I am under contract with a property I am buying subject to existing mortgage and also giving the seller a promissory note for $10k over 5 years. My plan is to fix it up, rent it out, and refi once tenants are in and house is fixed up. I need to recoup most of my $35k rehab expense thru a cash out refi. The property is being bought for $100k and ARV is around $200k. Current mortgage bal is $90k, 4%, with 23 yrs left, which is a great mortgage to have, but with the rehab needed, I was hoping to recoup those funds in a refi, even if I have to give a point or two on the rate.

I am concerned that a bank may not refi to an "LLC", or either give me a horrible terms. Before reaching out to banks, I knew BP community would probably have more unbiased knowledge & experience to share than any bank I reach out to.
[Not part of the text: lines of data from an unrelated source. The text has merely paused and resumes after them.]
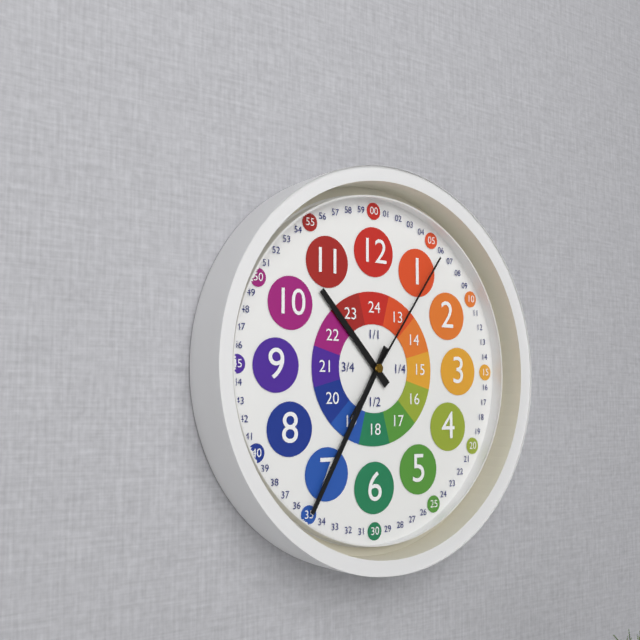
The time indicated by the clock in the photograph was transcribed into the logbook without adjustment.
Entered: 10:35:06
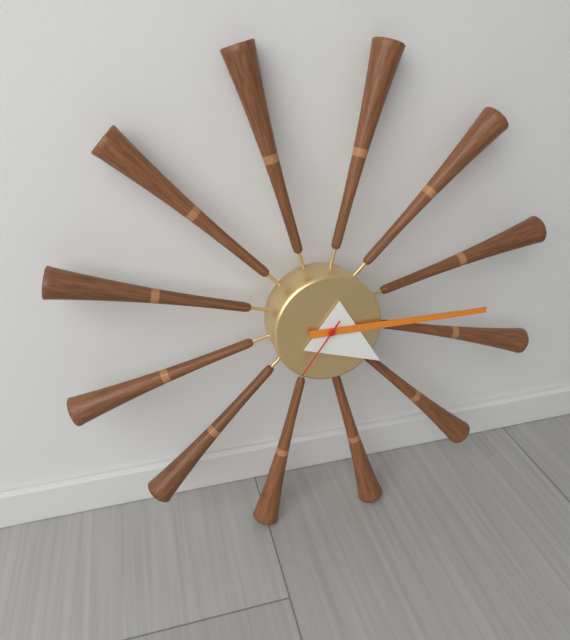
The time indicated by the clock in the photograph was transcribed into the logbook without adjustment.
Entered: 4:15:36
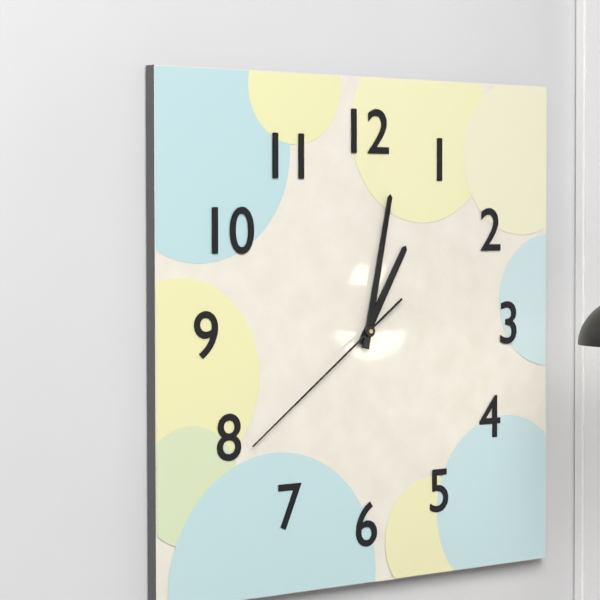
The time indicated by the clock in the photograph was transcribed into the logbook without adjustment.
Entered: 1:02:39
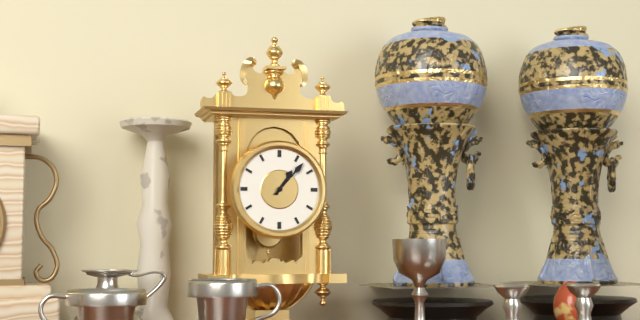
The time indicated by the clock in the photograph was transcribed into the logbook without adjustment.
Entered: 1:07
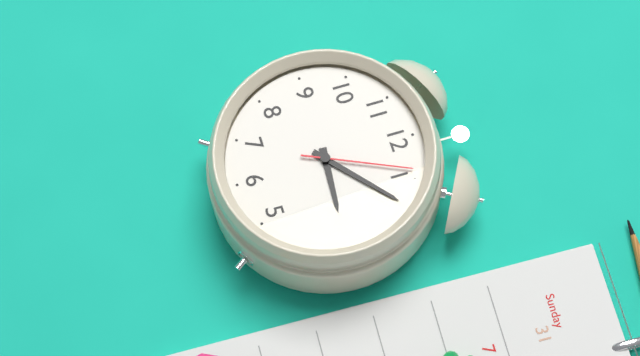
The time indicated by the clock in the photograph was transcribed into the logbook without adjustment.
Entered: 3:08:04
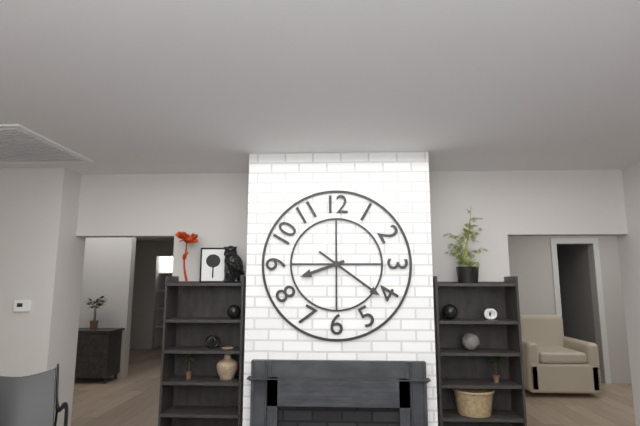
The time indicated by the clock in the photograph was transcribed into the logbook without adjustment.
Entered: 8:21
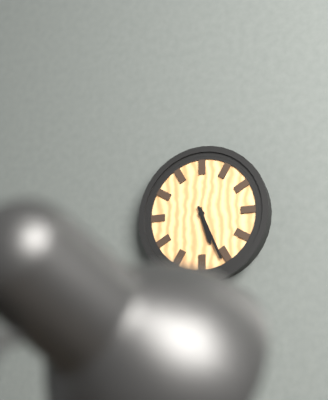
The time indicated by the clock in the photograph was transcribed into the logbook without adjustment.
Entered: 5:26
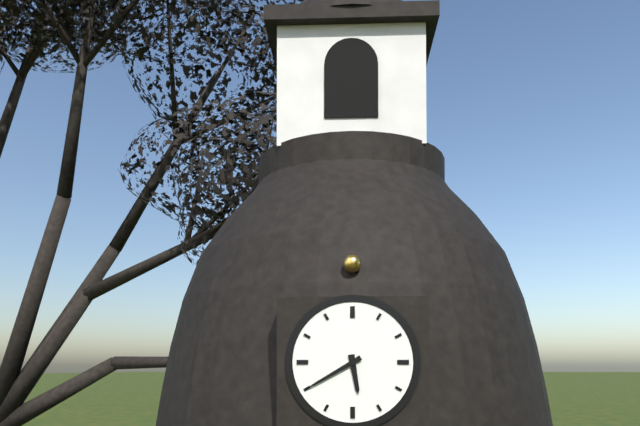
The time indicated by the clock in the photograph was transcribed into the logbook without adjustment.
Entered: 5:40
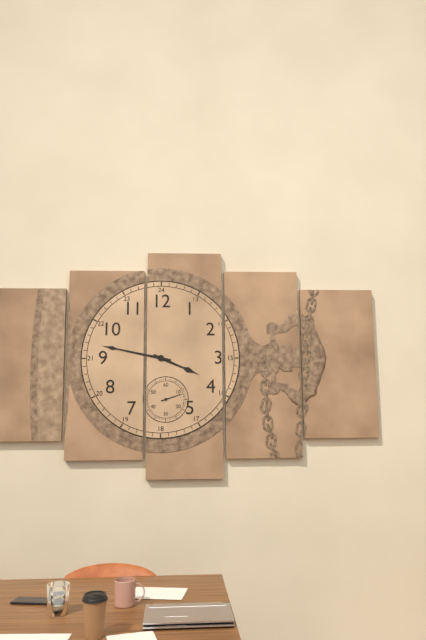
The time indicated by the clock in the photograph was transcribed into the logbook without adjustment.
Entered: 3:47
I greatly appreciate everyone's time and thoughts!

All the Best!

Alan

@Alan Daniels can certainly help in this area but I wanted to be 100% sure of what is transpiring here:

  • You have a loan for $10k on the home
  • You also have a loan for $90k on the home?
    • Do I have those right?
  • You will also be spending $35k on rehabbing the home

If those 3 things are right, you will have a first lien of $90k, a 2nd lien of $10k? Let me know if I have anything incorrect because that will help me tell you what to do next. Thanks!
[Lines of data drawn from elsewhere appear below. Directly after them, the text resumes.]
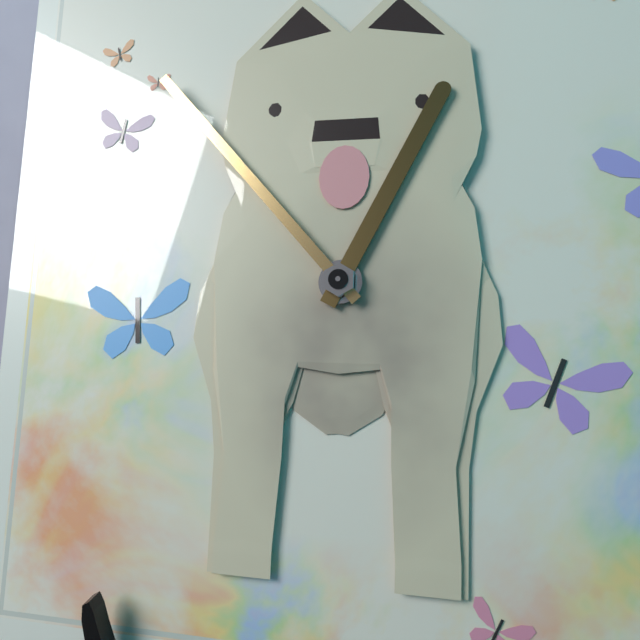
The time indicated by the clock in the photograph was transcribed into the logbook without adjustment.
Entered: 12:53
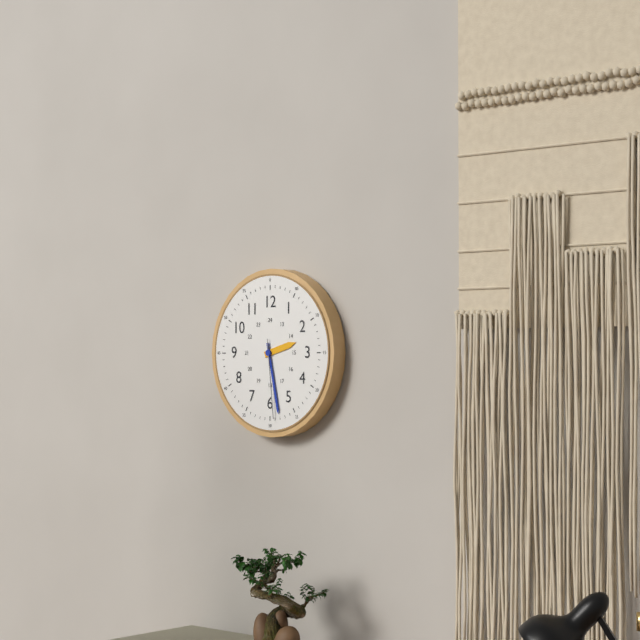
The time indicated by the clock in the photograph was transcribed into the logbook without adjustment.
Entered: 2:28:29
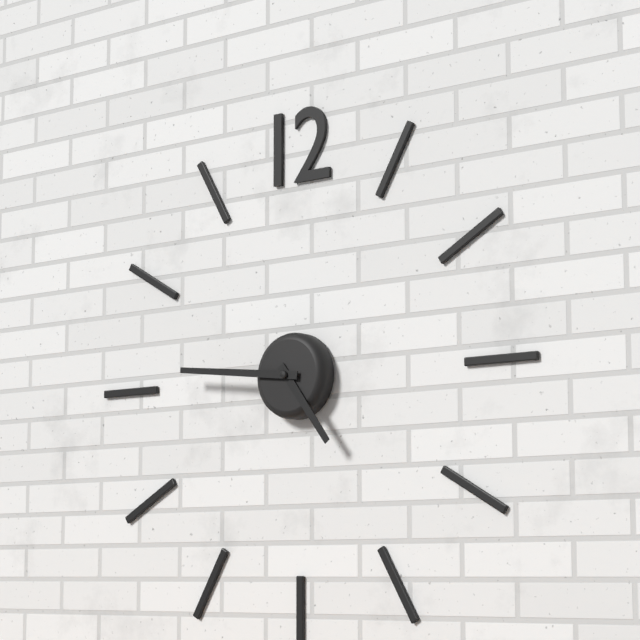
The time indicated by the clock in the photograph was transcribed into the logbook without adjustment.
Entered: 4:46
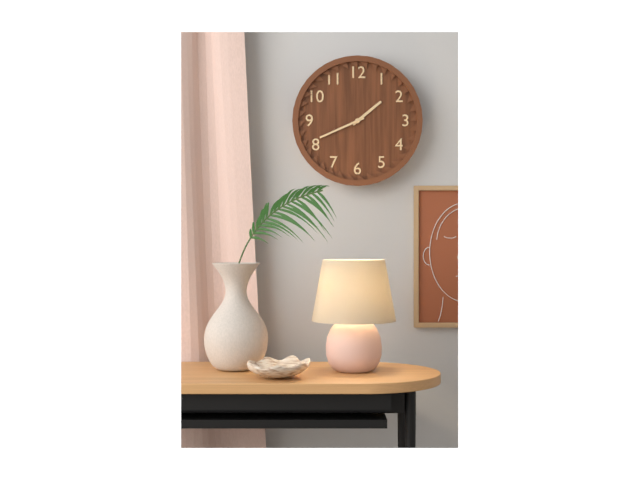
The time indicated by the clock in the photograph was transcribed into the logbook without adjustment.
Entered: 1:41
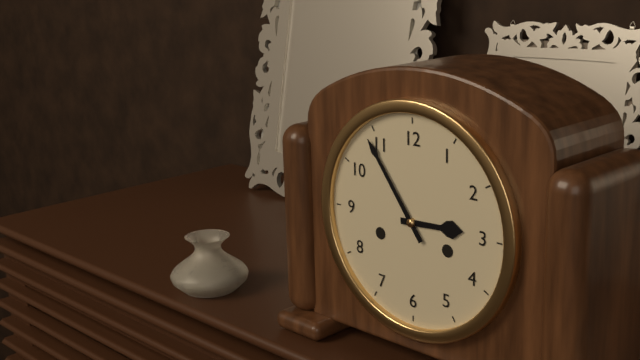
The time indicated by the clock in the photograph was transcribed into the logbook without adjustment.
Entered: 2:54
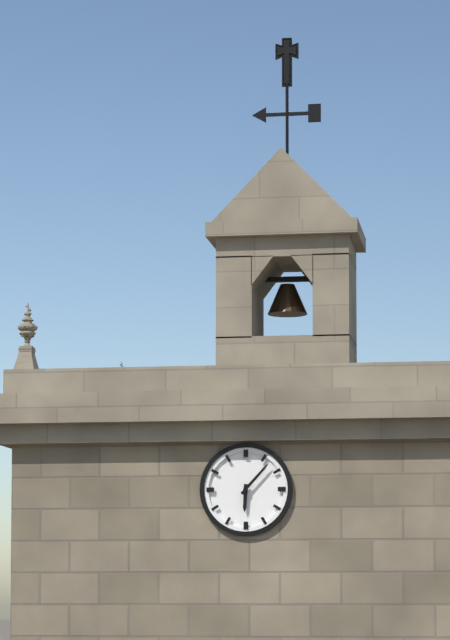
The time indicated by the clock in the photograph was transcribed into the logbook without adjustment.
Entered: 6:07
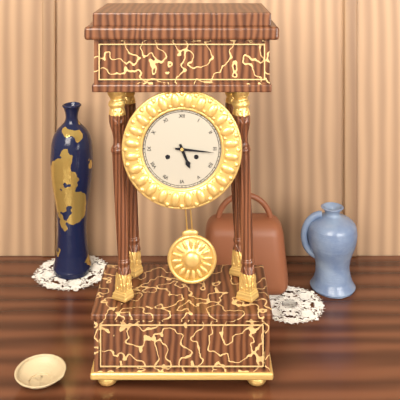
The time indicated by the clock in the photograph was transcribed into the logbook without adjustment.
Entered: 5:16
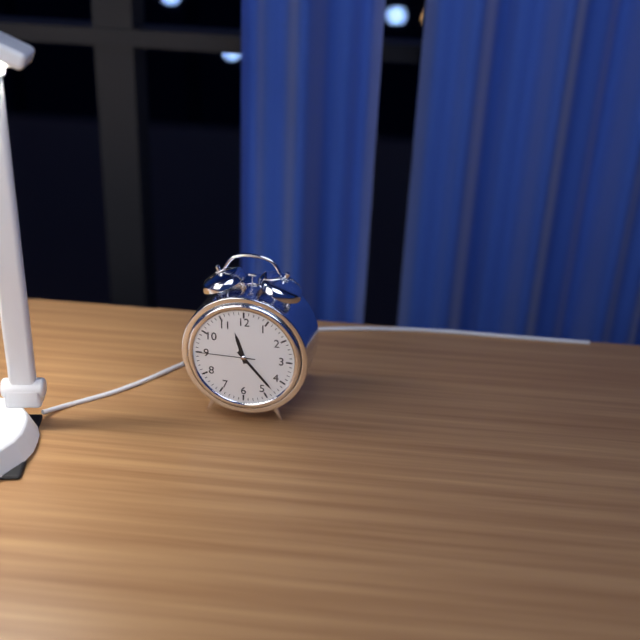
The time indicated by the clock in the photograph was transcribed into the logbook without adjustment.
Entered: 11:23:45
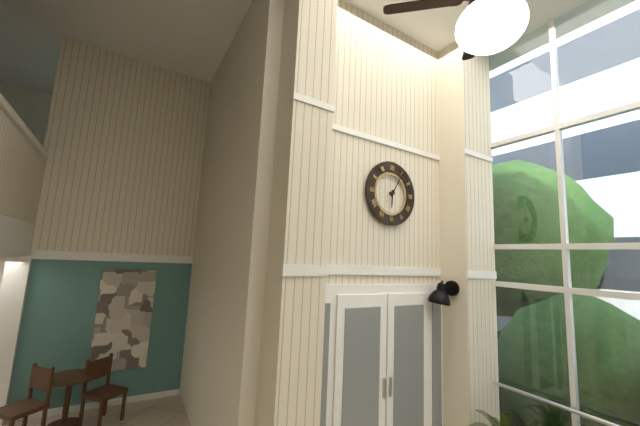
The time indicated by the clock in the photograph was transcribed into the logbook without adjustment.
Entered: 6:05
@Alan Daniels ok, then you will be able to get a traditional Fannie/Freddie "cash out" loan in about 6 months after purchasing the property. The cash out loan will be at 75% of the After Repair Value. So if the property is worth $200,000, 75% = $150,000. Payback the $100,000 in existing loans, let's say $5k in closing costs maybe, so $45,000 to you or so.
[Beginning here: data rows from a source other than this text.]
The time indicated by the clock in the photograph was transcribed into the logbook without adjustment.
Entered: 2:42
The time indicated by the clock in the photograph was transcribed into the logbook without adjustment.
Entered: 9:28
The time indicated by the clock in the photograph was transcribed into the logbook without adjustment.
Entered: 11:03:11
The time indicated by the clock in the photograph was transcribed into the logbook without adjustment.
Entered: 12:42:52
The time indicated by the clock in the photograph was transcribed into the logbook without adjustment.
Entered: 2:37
Now, the LLC thing is a little bump here. Fannie/Freddie will not lend with an LLC on title. So we would just change title to your name personally on the day of closing, then change it back to your LLC the day after closing. That's how most set it up.

Now if you were to say "hey, removing my LLC from title is a deal breaker" then we would need a commercial/portfolio loan. That's the loan type that comes from the lenders own "portfolio" of money (thus the name). Fannie/Freddie money = Fannie/Freddie rules. Bank money = bank rules. And while it's hard for me to speak for EVERY lender here, most portfolio loans are generally 20 year adjustable rate mortgages. And that's why most investors TRY to get the Fannie/Freddie money first. Better terms and better rates. Also, easier to find.

*WHEW*  Hope that wasn't too much information but let us know if you have any other questions. Thanks!